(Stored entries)
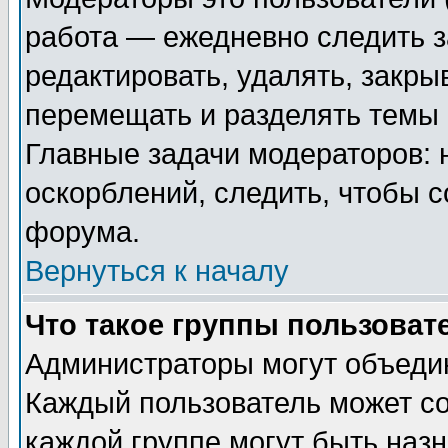
работа — ежедневно следить з
редактировать, удалять, закры
перемещать и разделять темы 
Главные задачи модераторов: 
оскорблений, следить, чтобы 
форума.
Вернуться к началу
Что такое группы пользоват
Администраторы могут объедин
Каждый пользователь может сос
каждой группе могут быть наз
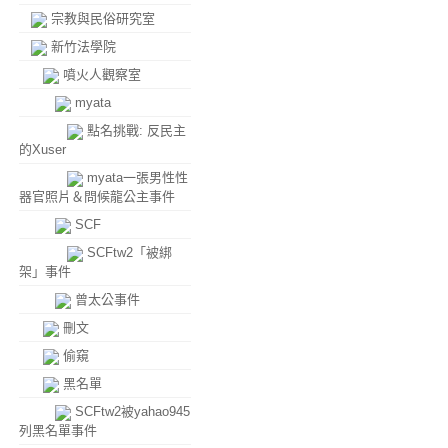
宗教與民俗研究室
新竹法學院
噴火人觀察室
myata
點名挑戰: 反民主
的Xuser
myata一張男性性
器官照片＆問候龍公主事件
SCF
SCFtw2「被綁
架」事件
曾太公事件
刪文
偷窺
黑名單
SCFtw2被yahao945
列黑名單事件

- [WHAT YOU SHOULD DO]: Identify every line in the entries above that contains the string "могут", and copy each such line in full.

- [RESPONSE TO THE EXERCISE]:
Администраторы могут объедин
каждой группе могут быть наз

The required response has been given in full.